9. Study Charts To Find trends
If you, like me, believe that bitcoin and the entire market capitalization of cryptocurrencies will increase in value over time, then the goal is to collect as many coins as possible, getting in at the right prices, and build a strong diversified portfolio of crypto assets that you can hold.
In order to do this, you must “buy the lows” and let the profits run. I’d recommend entering and exiting positions gradually in case the lows get lower or the highs get higher. Avoid buying/selling in big emotional or reactionary swoops, and try not to trade more than a few times a week to keep fees down and give your bets a chance to perform.

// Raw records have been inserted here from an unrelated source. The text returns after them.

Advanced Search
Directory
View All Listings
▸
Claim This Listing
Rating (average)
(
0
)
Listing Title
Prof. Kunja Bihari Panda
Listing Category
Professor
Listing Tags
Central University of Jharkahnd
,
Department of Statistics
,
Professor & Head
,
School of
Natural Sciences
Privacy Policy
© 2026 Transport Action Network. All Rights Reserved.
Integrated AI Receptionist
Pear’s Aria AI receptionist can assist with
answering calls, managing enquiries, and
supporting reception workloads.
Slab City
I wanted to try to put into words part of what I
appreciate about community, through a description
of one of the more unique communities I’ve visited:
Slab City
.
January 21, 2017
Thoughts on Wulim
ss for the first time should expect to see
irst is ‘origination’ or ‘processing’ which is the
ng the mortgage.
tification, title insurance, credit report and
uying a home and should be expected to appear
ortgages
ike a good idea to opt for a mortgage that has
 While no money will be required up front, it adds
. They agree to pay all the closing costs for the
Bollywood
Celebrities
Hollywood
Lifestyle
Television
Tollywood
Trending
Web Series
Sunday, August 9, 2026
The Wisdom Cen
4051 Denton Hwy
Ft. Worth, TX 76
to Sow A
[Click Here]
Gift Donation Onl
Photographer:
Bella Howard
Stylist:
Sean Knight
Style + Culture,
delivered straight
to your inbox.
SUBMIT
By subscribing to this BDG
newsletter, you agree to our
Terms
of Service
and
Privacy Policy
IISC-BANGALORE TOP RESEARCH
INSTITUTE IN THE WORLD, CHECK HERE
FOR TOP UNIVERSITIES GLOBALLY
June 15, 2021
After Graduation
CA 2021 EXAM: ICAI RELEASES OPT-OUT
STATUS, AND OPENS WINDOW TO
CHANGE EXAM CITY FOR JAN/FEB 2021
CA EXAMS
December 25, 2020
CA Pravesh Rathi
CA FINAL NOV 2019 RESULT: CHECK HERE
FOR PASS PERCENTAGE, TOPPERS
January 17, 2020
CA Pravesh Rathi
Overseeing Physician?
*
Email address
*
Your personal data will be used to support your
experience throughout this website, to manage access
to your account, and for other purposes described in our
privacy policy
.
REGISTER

One way to tell if a stock price is over/undervalued is by reading moving averages.
Also, pay attention to spikes in trade volume, as this may imply that strong sentiments of fear or excitement just entered the market.
The primary goal of these charts is to determine the general direction of the currency over a specified time period, and the prices at which you would be willing to buy and/or sell the currency before it takes a correction.
It’s important to specify a time horizon for your investment—such as short-term (7–14 days), medium term (1–2 months) or long-term (6–12 months).
10. Set Limit Orders, And Be Patient.
Once you are ready to place an order, you will accept the market price or set what’s called a limit order. Limit orders provide investors and traders with a means of precisely entering a position without bein a victim of fluctuating prices.
Once the limit order is set, be patient. Give the price time to fluctuate—testing highs and lows—and see if your limit order catches a buyer (or seller). There is no hurry to cancel you limit orders, so resist the urge to rapidly change your limit order prices.